1. tonen
De tijd zal tonen wie van ons gelijk heeft.
Ik wou het je tonen.
In het Esperanto tonen zelfstandige en bijvoeglijke naamwoorden, bijwoorden en werkwoorden hun functie in een zin door hun uitgang.
In Engeland vroeg de kelner ons: hoeveel bier wilt ge? Een halve "pint" of een "pint"? Omdat we niet wisten hoeveel dat dan wel was, vroegen we hem de glazen te tonen.
Kunt ge mij Porto Rico tonen op de kaart?
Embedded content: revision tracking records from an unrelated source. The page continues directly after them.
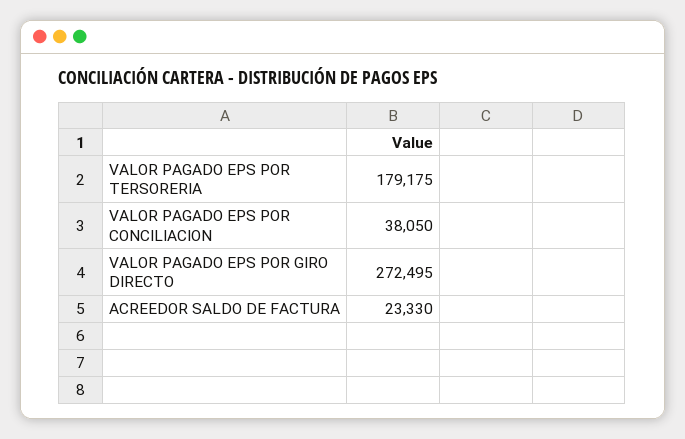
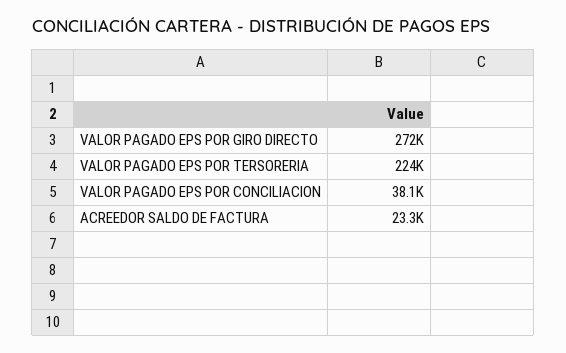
  {
-   "VALOR PAGADO EPS POR TERSORERIA": 179175,
+   "VALOR PAGADO EPS POR TERSORERIA": 224000,
    "VALOR PAGADO EPS POR CONCILIACION": 38050,
    "VALOR PAGADO EPS POR GIRO DIRECTO": 272495,
    "ACREEDOR SALDO DE FACTURA": 23330
  }

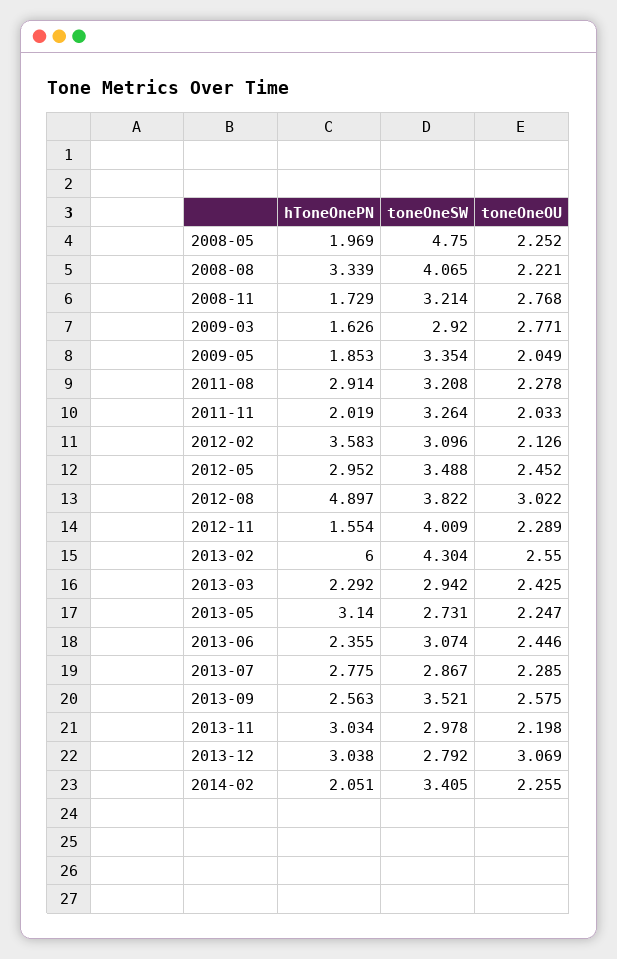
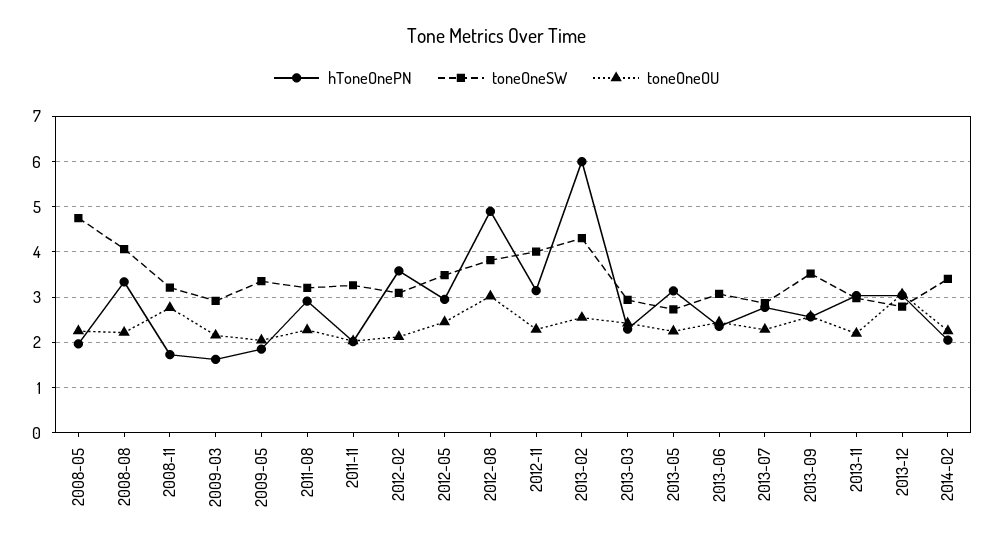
  {
    "hToneOnePN": {
      "2008-05": 1.969,
      "2008-08": 3.339,
      "2008-11": 1.729,
      "2009-03": 1.626,
      "2009-05": 1.853,
      "2011-08": 2.914,
      "2011-11": 2.019,
      "2012-02": 3.583,
      "2012-05": 2.952,
      "2012-08": 4.897,
-     "2012-11": 1.554,
+     "2012-11": 3.2,
      "2013-02": 6,
      "2013-03": 2.292,
      "2013-05": 3.14,
      "2013-06": 2.355,
      "2013-07": 2.775,
      "2013-09": 2.563,
      "2013-11": 3.034,
      "2013-12": 3.038,
      "2014-02": 2.051
    },
    "toneOneSW": {
      "2008-05": 4.75,
      "2008-08": 4.065,
      "2008-11": 3.214,
      "2009-03": 2.92,
      "2009-05": 3.354,
      "2011-08": 3.208,
      "2011-11": 3.264,
      "2012-02": 3.096,
      "2012-05": 3.488,
      "2012-08": 3.822,
      "2012-11": 4.009,
      "2013-02": 4.304,
      "2013-03": 2.942,
      "2013-05": 2.731,
      "2013-06": 3.074,
      "2013-07": 2.867,
      "2013-09": 3.521,
      "2013-11": 2.978,
      "2013-12": 2.792,
      "2014-02": 3.405
    },
    "toneOneOU": {
      "2008-05": 2.252,
      "2008-08": 2.221,
      "2008-11": 2.768,
-     "2009-03": 2.771,
+     "2009-03": 2.2,
      "2009-05": 2.049,
      "2011-08": 2.278,
      "2011-11": 2.033,
      "2012-02": 2.126,
      "2012-05": 2.452,
      "2012-08": 3.022,
      "2012-11": 2.289,
      "2013-02": 2.55,
      "2013-03": 2.425,
      "2013-05": 2.247,
      "2013-06": 2.446,
      "2013-07": 2.285,
      "2013-09": 2.575,
      "2013-11": 2.198,
      "2013-12": 3.069,
      "2014-02": 2.255
    }
  }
Laat u me het alstublieft zo snel mogelijk weten als u een deel van de conferentiezaal zou willen opzetten om uw producten te tonen.
We tonen onze gevoelens dikwijls zonder woorden.
Ik zal u mijn nieuwe auto tonen.
Zult ge mij tonen wat ge gisteren gekocht hebt?
2. laten zien
Zal je me het laten zien?
3. wijzen
Hij was zo vriendelijk om me de weg naar het postkantoor te wijzen.
Het was heel wijs van hem het smeergeld af te wijzen.
De student was zo vriendelijk mij de weg te wijzen.
Kunt u mij de weg naar het station wijzen?
Een domkop gooit een rotsblok in de put, die honderd wijzen er niet kunnen uithalen.
Hij was zo vriendelijk om mij de weg te wijzen.
Kan je me de weg wijzen?
Excuseert u mij, kunt u mij de weg naar het postkantoor wijzen?
4. aantonen
Ik weet niet hoe ik dat moet aantonen, zo vanzelfsprekend is het!
Ik weet niet hoe ik dat moet aantonen, aangezien het zo al duidelijk is.